Le Parlement irakien tente à nouveau de faire passer en force un projet de loi contre la cybercriminalité et un autre sur la liberté d’expression et le droit de manifester pacifiquement, qui s’avèrent être de réelles menaces pour la liberté d’informer. Reporters sans frontières (RSF) alerte sur les ambiguïtés de ces deux lois, qui légitiment les restrictions sur les libertés de la presse et menacent d'empiéter encore plus sur le travail des journalistes en Irak.

"Ces projets de loi sont un cheval de Troie menant à une répression contre la liberté de la presse en Irak, déclare le responsable du bureau Moyen-Orient de RSF, Jonathan Dagher. Nous demandons au Parlement de prendre en compte les demandes d’amendements des organisations de société civile irakiennes pour s'assurer qu’elles servent leur véritable objectif, plutôt que d’en faire des outils pour faire taire les journalistes.” 

Avec chaque nouvelle majorité, la loi contre la cybercriminalité, la loi pour la liberté d’expression et le droit de manifester pacifiquement refont surface et le débat reprend à zéro, réduisant à néant tout progrès déjà réalisé par les mandats parlementaires précédents pour les adapter aux normes démocratiques. Le projet de loi contre la cybercriminalité a ainsi été de nouveau présenté au Parlement irakien le 21 novembre dernier et fait depuis  l'objet de discussions.

Ce projet de loi qui prétend lutter contre la cybercriminalité et réguler les cyberespaces irakien inquiète les journalistes et organisations locales de défense de la presse. Les termes de la loi menacent, de façon tantôt imprécise, tantôt explicite, de réprimer les journalistes et la liberté de la presse. L'article 8, par exemple, prévoit des peines allant de 7 à 10 ans de prison et des amendes d’au moins 10 millions de dinars irakiens (soit plus de 6 500 euros) pour toute personne utilisant le cyberespace “dans l'intention de porter atteinte aux valeurs et principes religieux, familiaux ou sociaux”.  La terminologie imprécise laisse le champ libre aux différents acteurs politiques et religieux de museler certaines prises de positions. Les peines et amendes proposées par le projet de loi sont souvent démesurées, avec une dizaine de violations passibles d’une condamnation à perpétuité. 

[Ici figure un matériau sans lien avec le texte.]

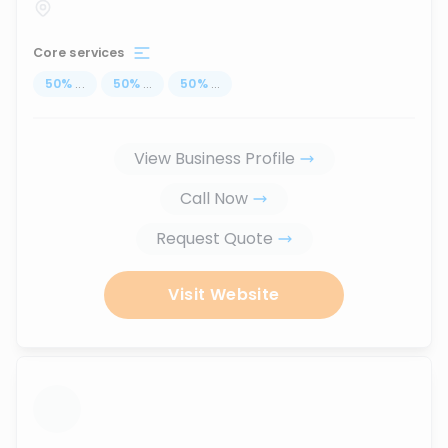
Core services
50
%
...
50
%
...
50
%
...
View Business Profile
Call Now
Request Quote
Visit Website
...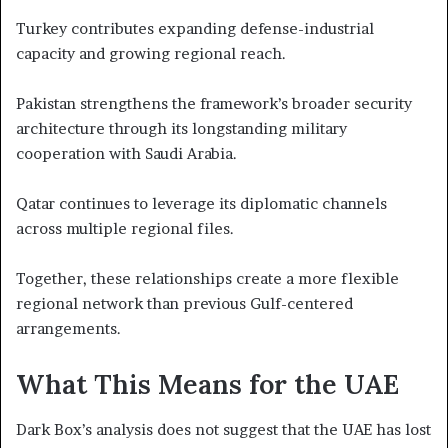
Turkey contributes expanding defense-industrial
capacity and growing regional reach.
Pakistan strengthens the framework’s broader security
architecture through its longstanding military
cooperation with Saudi Arabia.
Qatar continues to leverage its diplomatic channels
across multiple regional files.
Together, these relationships create a more flexible
regional network than previous Gulf-centered
arrangements.
What This Means for the UAE
Dark Box’s analysis does not suggest that the UAE has lost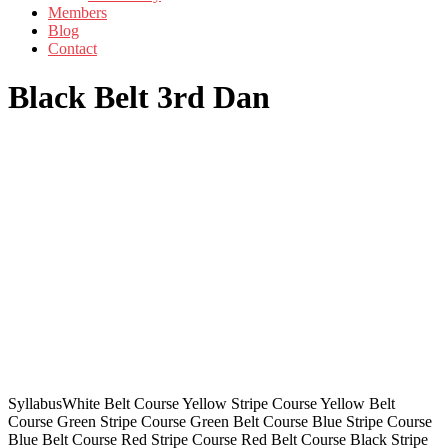
Members
Blog
Contact
Black Belt 3rd Dan
SyllabusWhite Belt Course Yellow Stripe Course Yellow Belt
Course Green Stripe Course Green Belt Course Blue Stripe Course
Blue Belt Course Red Stripe Course Red Belt Course Black Stripe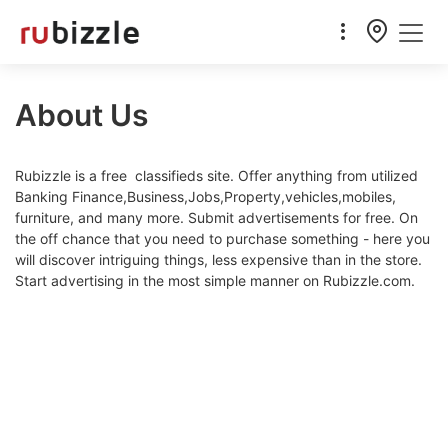
About Us
Rubizzle is a free classifieds site. Offer anything from utilized
Banking Finance,Business,Jobs,Property,vehicles,mobiles,
furniture, and many more. Submit advertisements for free. On
the off chance that you need to purchase something - here you
will discover intriguing things, less expensive than in the store.
Start advertising in the most simple manner on Rubizzle.com.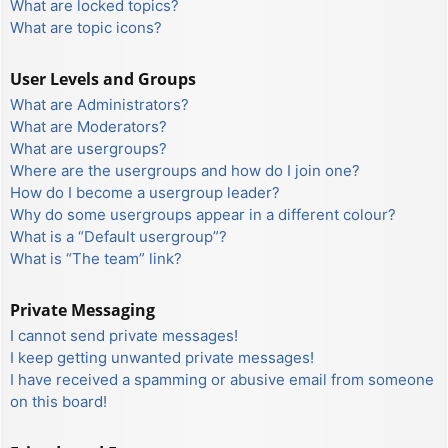
What are locked topics?
What are topic icons?
User Levels and Groups
What are Administrators?
What are Moderators?
What are usergroups?
Where are the usergroups and how do I join one?
How do I become a usergroup leader?
Why do some usergroups appear in a different colour?
What is a “Default usergroup”?
What is “The team” link?
Private Messaging
I cannot send private messages!
I keep getting unwanted private messages!
I have received a spamming or abusive email from someone
on this board!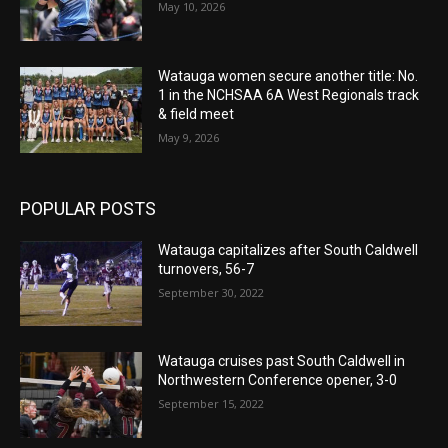
May 10, 2026
Watauga women secure another title: No.
1 in the NCHSAA 6A West Regionals track
& field meet
May 9, 2026
POPULAR POSTS
Watauga capitalizes after South Caldwell
turnovers, 56-7
September 30, 2022
Watauga cruises past South Caldwell in
Northwestern Conference opener, 3-0
September 15, 2022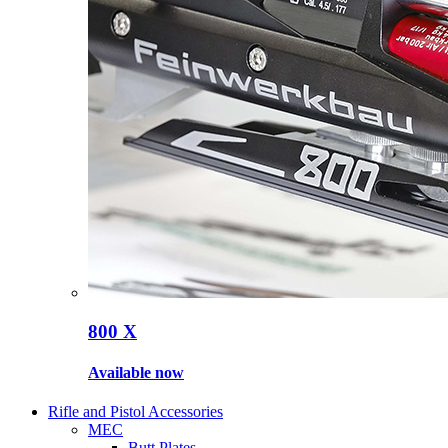
800 X
Available now
Rifle and Pistol Accessories
MEC
Butt Plates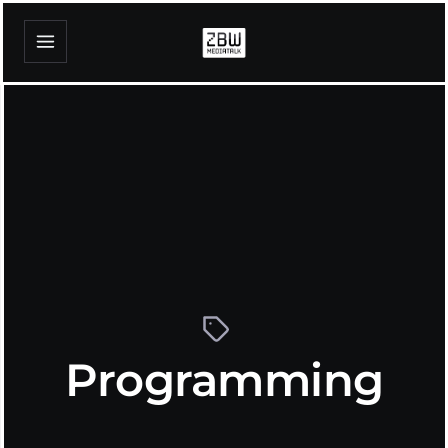
Programming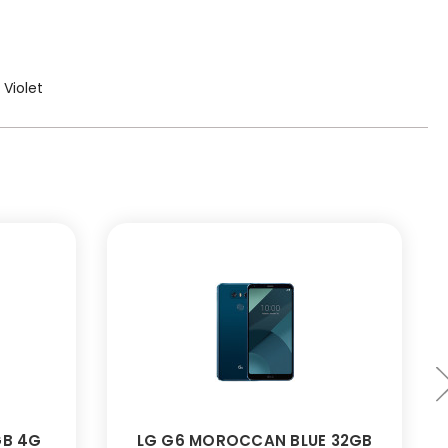
 Violet
GB 4G
LG G6 MOROCCAN BLUE 32GB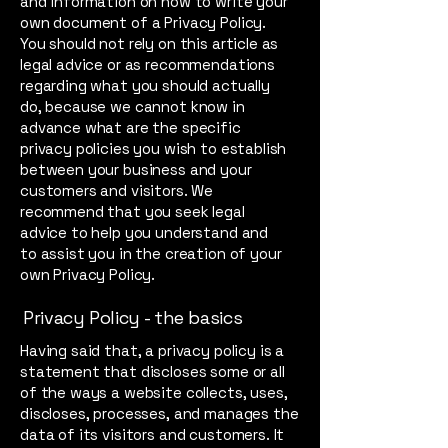
and information on how to write your
own document of a Privacy Policy.
You should not rely on this article as
legal advice or as recommendations
regarding what you should actually
do, because we cannot know in
advance what are the specific
privacy policies you wish to establish
between your business and your
customers and visitors. We
recommend that you seek legal
advice to help you understand and
to assist you in the creation of your
own Privacy Policy.
Privacy Policy - the basics
Having said that, a privacy policy is a
statement that discloses some or all
of the ways a website collects, uses,
discloses, processes, and manages the
data of its visitors and customers. It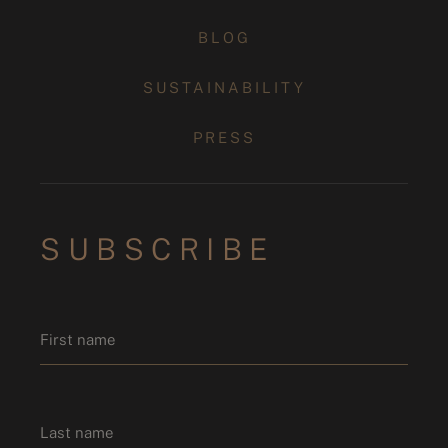
BLOG
SUSTAINABILITY
PRESS
SUBSCRIBE
Name
*
First name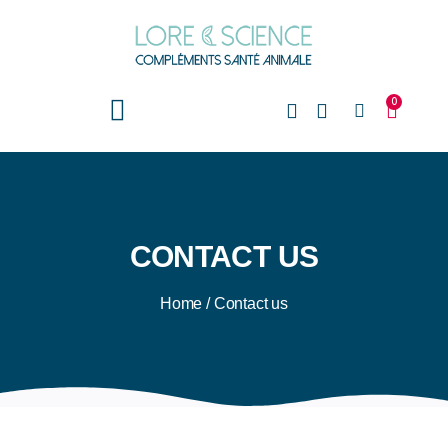
0
CONTACT US
Home
/
Contact us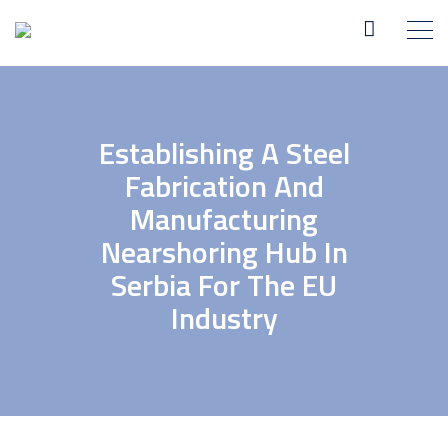
Establishing A Steel
Fabrication And
Manufacturing
Nearshoring Hub In
Serbia For The EU
Industry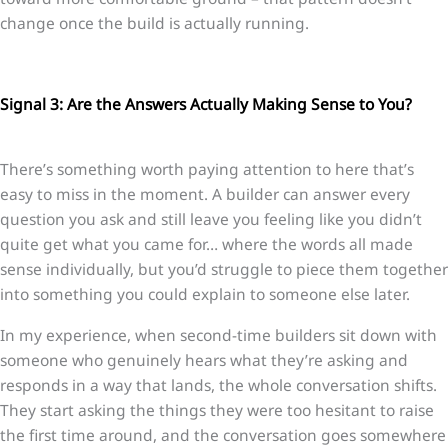
change once the build is actually running.
Signal 3: Are the Answers Actually Making Sense to You?
There’s something worth paying attention to here that’s
easy to miss in the moment. A builder can answer every
question you ask and still leave you feeling like you didn’t
quite get what you came for… where the words all made
sense individually, but you’d struggle to piece them together
into something you could explain to someone else later.
In my experience, when second-time builders sit down with
someone who genuinely hears what they’re asking and
responds in a way that lands, the whole conversation shifts.
They start asking the things they were too hesitant to raise
the first time around, and the conversation goes somewhere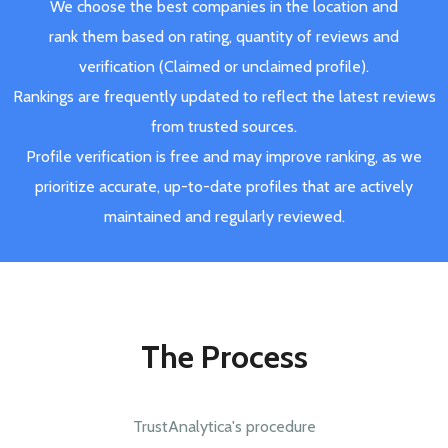
We choose the best companies in the location and
rank them based on rating, quantity of reviews and
verification (Claimed or unclaimed profile).
Rankings are frequently updated to reflect the latest reviews
from trusted sources.
Profile verification is free and may improve ranking, as we
prioritize accurate, up-to-date profiles that are actively
maintained and regularly reviewed.
The Process
TrustAnalytica's procedure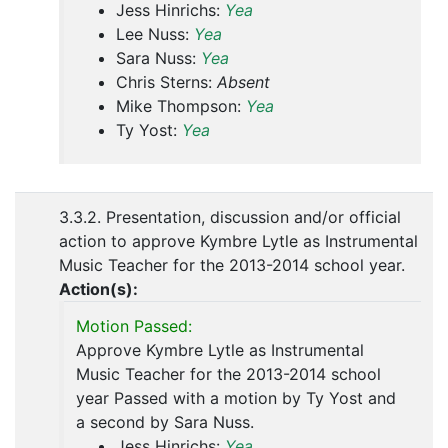
Jess Hinrichs:
Yea
Lee Nuss:
Yea
Sara Nuss:
Yea
Chris Sterns:
Absent
Mike Thompson:
Yea
Ty Yost:
Yea
3.3.2. Presentation, discussion and/or official
action to approve Kymbre Lytle as Instrumental
Music Teacher for the 2013-2014 school year.
Action(s):
Motion Passed:
Approve Kymbre Lytle as Instrumental
Music Teacher for the 2013-2014 school
year Passed with a motion by Ty Yost and
a second by Sara Nuss.
Jess Hinrichs:
Yea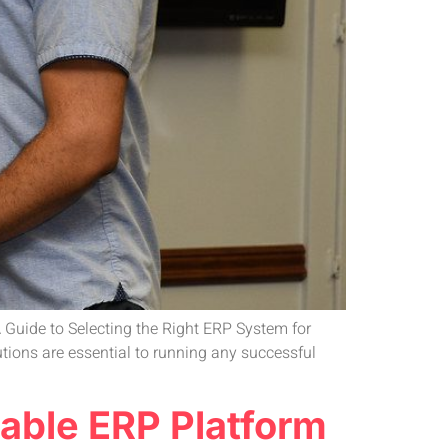
 Guide to Selecting the Right ERP System for
ions are essential to running any successful
able ERP Platform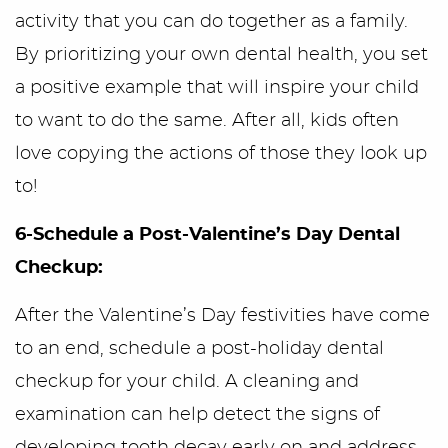
activity that you can do together as a family.
By prioritizing your own dental health, you set
a positive example that will inspire your child
to want to do the same. After all, kids often
love copying the actions of those they look up
to!
6-Schedule a Post-Valentine’s Day Dental
Checkup:
After the Valentine’s Day festivities have come
to an end, schedule a post-holiday dental
checkup for your child. A cleaning and
examination can help detect the signs of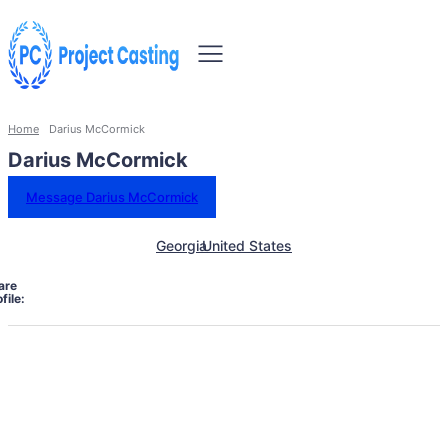
Home
Darius McCormick
Darius McCormick
Message Darius McCormick
Georgia
United States
are
file: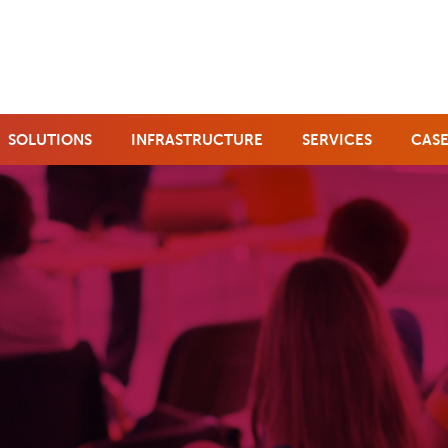
SOLUTIONS
INFRASTRUCTURE
SERVICES
CASE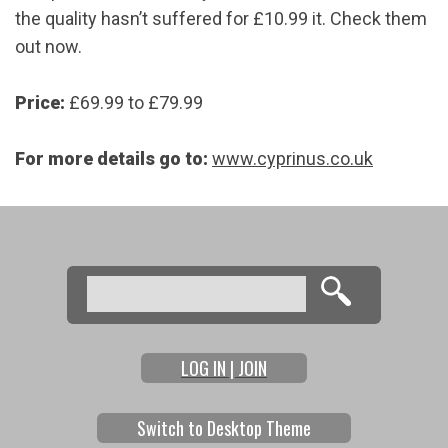
the quality hasn’t suffered for £10.99 it. Check them
out now.
Price:
£69.99 to £79.99
For more details go to:
www.cyprinus.co.uk
Search
Search form
LOG IN | JOIN
Switch to Desktop Theme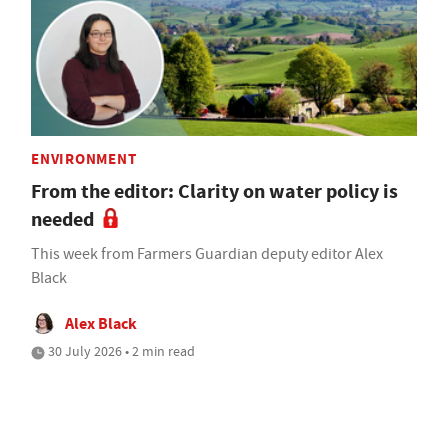
ENVIRONMENT
From the editor: Clarity on water policy is
needed
This week from Farmers Guardian deputy editor Alex
Black
Alex Black
30 July 2026 • 2 min read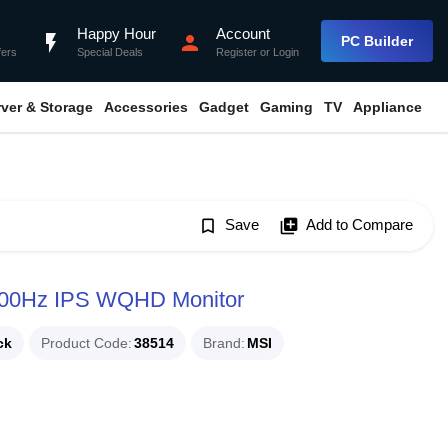
Happy Hour
Account
flash_on
person
PC Builder
fers
Special Deals
Register
or
Login
rver & Storage
Accessories
Gadget
Gaming
TV
Appliance
bookmark_border
Save
library_add
Add to Compare
00Hz IPS WQHD Monitor
ck
Product Code
38514
Brand
MSI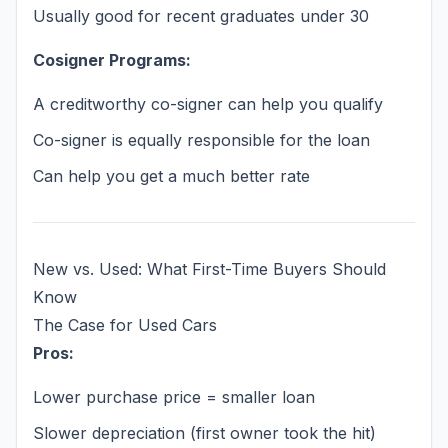
Usually good for recent graduates under 30
Cosigner Programs:
A creditworthy co-signer can help you qualify
Co-signer is equally responsible for the loan
Can help you get a much better rate
New vs. Used: What First-Time Buyers Should
Know
The Case for Used Cars
Pros:
Lower purchase price = smaller loan
Slower depreciation (first owner took the hit)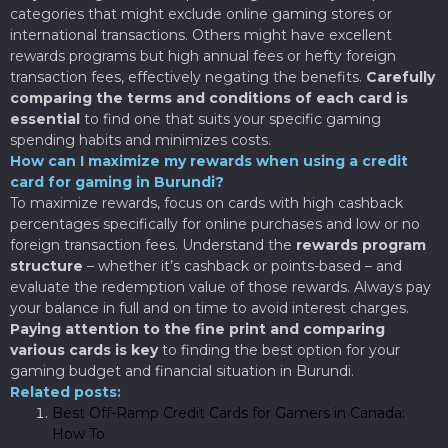
categories that might exclude online gaming stores or
international transactions. Others might have excellent
rewards programs but high annual fees or hefty foreign
transaction fees, effectively negating the benefits.
Carefully
comparing the terms and conditions of each card is
essential
to find one that suits your specific gaming
spending habits and minimizes costs.
How can I maximize my rewards when using a credit
card for gaming in Burundi?
To maximize rewards, focus on cards with high cashback
percentages specifically for online purchases and low or no
foreign transaction fees. Understand the
rewards program
structure
– whether it’s cashback or points-based – and
evaluate the redemption value of those rewards. Always pay
your balance in full and on time to avoid interest charges.
Paying attention to the fine print and comparing
various cards is key
to finding the best option for your
gaming budget and financial situation in Burundi.
Related posts:
Best Off-Ramp Credit Cards for Gamers in Canada:
How To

En parallèle, un deuxième projet de loi a été présenté le 3 décembre dernier pour, officiellement renforcer la liberté d’expression et le droit de manifester pacifiquement. Or, alors que la liberté d’opinion et d’expression sont garanties par l’article 38 de la Constitution de l’Irak, ce projet de loi, là encore en raison de termes vagues et ambigus pouvant être sujet à interprétation et donc à la manipulation par les autorités, reformule et contredit ce cadre constitutionnel plutôt que d’étendre son applicabilité.

Ce n’est pas la première fois que le gouvernement essaie de faire passer ces lois, régulièrement remises à l’ordre du jour depuis 2011. En avril 2012, RSF avait qualifié le projet de loi contre la cybercriminalité de “liberticide". À chaque nouvelle présentation de ces projets devant le parlement, des propositions d’amendements sont soumises par des organisations de société civiles afin de supprimer les ambiguïtés et éliminer leurs caractères excessivement punitifs. Mais après chaque élection, les progrès obtenus sont oubliés, et le parlement reprend la discussion depuis le début. 

“L'objectif de ces projets de lois est de nous occuper à lutter contre elles, affirme le responsable de l’Association de défense de la liberté de la presse en Irak, Mustafa Nasser, à RSF. Les autorités savent qu'elles sont en train de perdre leur légitimité, alors elles s'en prennent à la liberté de la presse.” 



La résurgence de ces projets de loi s’inscrit dans le contexte d’une forte recrudescence, en 2022, des violations contre les journalistes. En pratique, ceux-ci se voient régulièrement entravés dans l'exercice de leur métier, par exemple avec l’interdiction de pénétrer dans les bâtiments scolaires décrétée le 28 novembre par le directeur général de l'éducation du gouvernorat de Maysan, dans le sud-est du pays. Le 26 novembre dernier, le photojournaliste d’Irak Fox Ali Kazem Al-Karimawi a reçu des coups de matraques de la part de la police anti-émeute lors de sa couverture de manifestations à Kadhimiya, un quartier de Bagdad.